§ **Work required**: Which lines of the entries contain the word "Bistrița"? Please list them.

(Transcribed page contents)
---*---

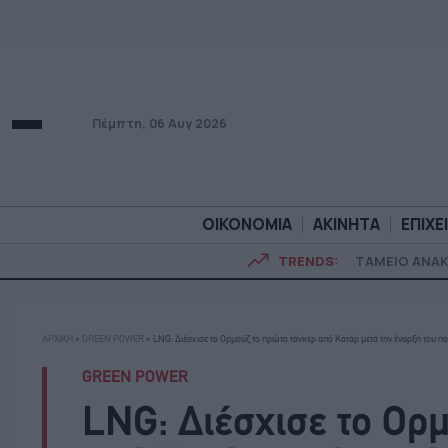
Πέμπτη, 06 Αυγ 2026
ΟΙΚΟΝΟΜΙΑ
ΑΚΙΝΗΤΑ
ΕΠΙΧΕ
TRENDS:
ΤΑΜΕΙΟ ΑΝΑ
ΟΙΚΟΝΟΜΙΑ
ΑΚΙΝΗΤ
ΑΡΧΙΚΗ
»
GREEN POWER
»
LNG: Διέσχισε το Ορμούζ το πρώτο τάνκερ από Κατάρ μετά την έναρξη του π
GREEN POWER
LNG: Διέσχισε το Ορ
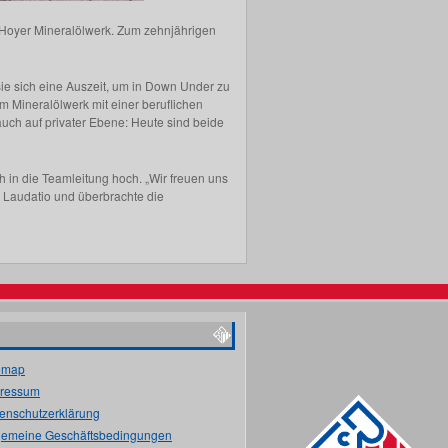
m Hoyer Mineralölwerk. Zum zehnjährigen
ie sich eine Auszeit, um in Down Under zu
 Mineralölwerk mit einer beruflichen
uch auf privater Ebene: Heute sind beide
in die Teamleitung hoch. „Wir freuen uns
r Laudatio und überbrachte die
emap
ressum
enschutzerklärung
gemeine Geschäftsbedingungen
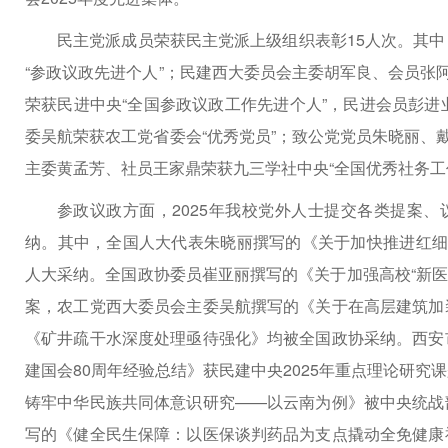
民主党派成员荣获民主党派上级组织表彰15人次。其
“参政议政先进个人”；民建西大委员会主委胡军良、会员张
荣获民进中央“全国参政议政工作先进个人”，民进会员彭进业
委吴航荣获农工党省委会“优秀党员”；致公党党员朱晓丽、
主委黄孟芳、社员王家鼎荣获九三学社中央“全国优秀社务工
参政议政方面，2025年我校党外人士提交各类提案、
纳。其中，全国人大代表朱晓丽撰写的《关于加快推进红细
人大采纳。全国政协委员崔亚丽撰写的《关于加强高校“新医
案，农工党西大委员会主委吴航撰写的《关于在高层建筑加
《矿井疏干水深度处理亟待强化》均被全国政协采纳。西安
建国会80周年经验总结》获民建中央2025年重点理论研
铸牢中华民族共同体意识研究——以云南为例》被中央统战
写的《健全民生保障：以医保谈判药品为支点撬动全免健康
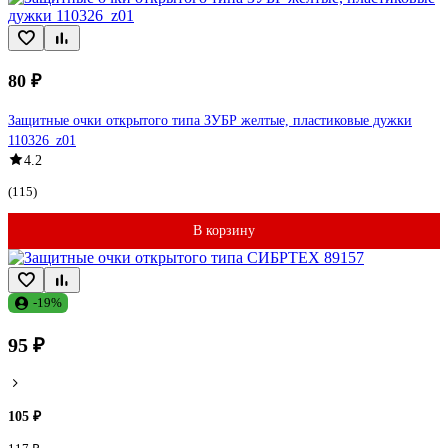
80 ₽
Защитные очки открытого типа ЗУБР желтые, пластиковые дужки
110326_z01
4.2
(115)
В корзину
-19%
95 ₽
105 ₽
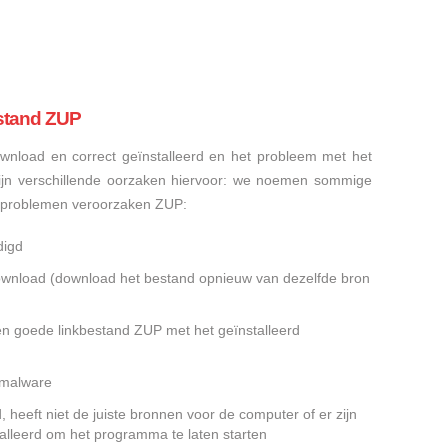
stand ZUP
nload en correct geïnstalleerd en het probleem met het
ijn verschillende oorzaken hiervoor: we noemen sommige
sproblemen veroorzaken ZUP:
digd
gedownload (download het bestand opnieuw van dezelfde bron
en goede linkbestand ZUP met het geïnstalleerd
f malware
heeft niet de juiste bronnen voor de computer of er zijn
alleerd om het programma te laten starten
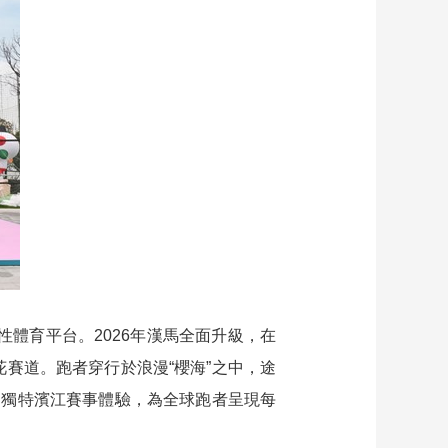
藝術
汽車
數智
5G
産業+
時尚
天氣
才藝
網展
央央好物
體育平台。2026年漢馬全面升級，在
櫻花賽道。跑者穿行於浪漫“櫻海”之中，途
的獨特濱江賽事體驗，為全球跑者呈現每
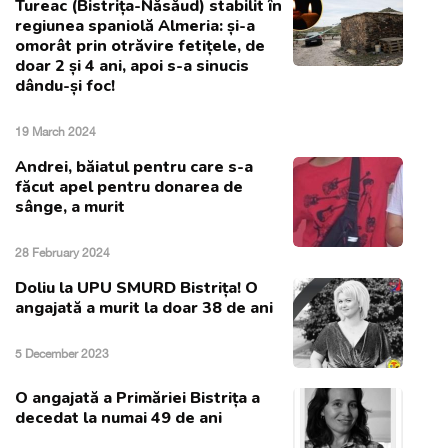
Tureac (Bistrița-Năsăud) stabilit în
regiunea spaniolă Almeria: și-a
omorât prin otrăvire fetițele, de
doar 2 și 4 ani, apoi s-a sinucis
dându-și foc!
19 March 2024
Andrei, băiatul pentru care s-a
făcut apel pentru donarea de
sânge, a murit
28 February 2024
Doliu la UPU SMURD Bistrița! O
angajată a murit la doar 38 de ani
5 December 2023
O angajată a Primăriei Bistrița a
decedat la numai 49 de ani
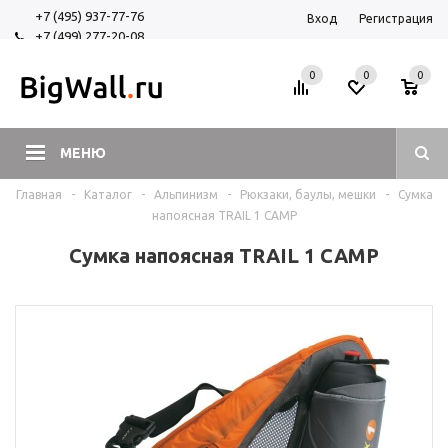
+7 (495) 937-77-76
Вход
Регистрация
+7 (499) 277-20-08
+7 (925) 525-29-84
0
0
0
МЕНЮ
Главная
-
Каталог
-
Альпинизм
-
Рюкзаки, баулы, мешки
-
Сумка
напоясная TRAIL 1 CAMP
Сумка напоясная TRAIL 1 CAMP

---*---

§ **Task output**:
Tureac (Bistrița-Năsăud) stabilit în
Doliu la UPU SMURD Bistrița! O
O angajată a Primăriei Bistrița a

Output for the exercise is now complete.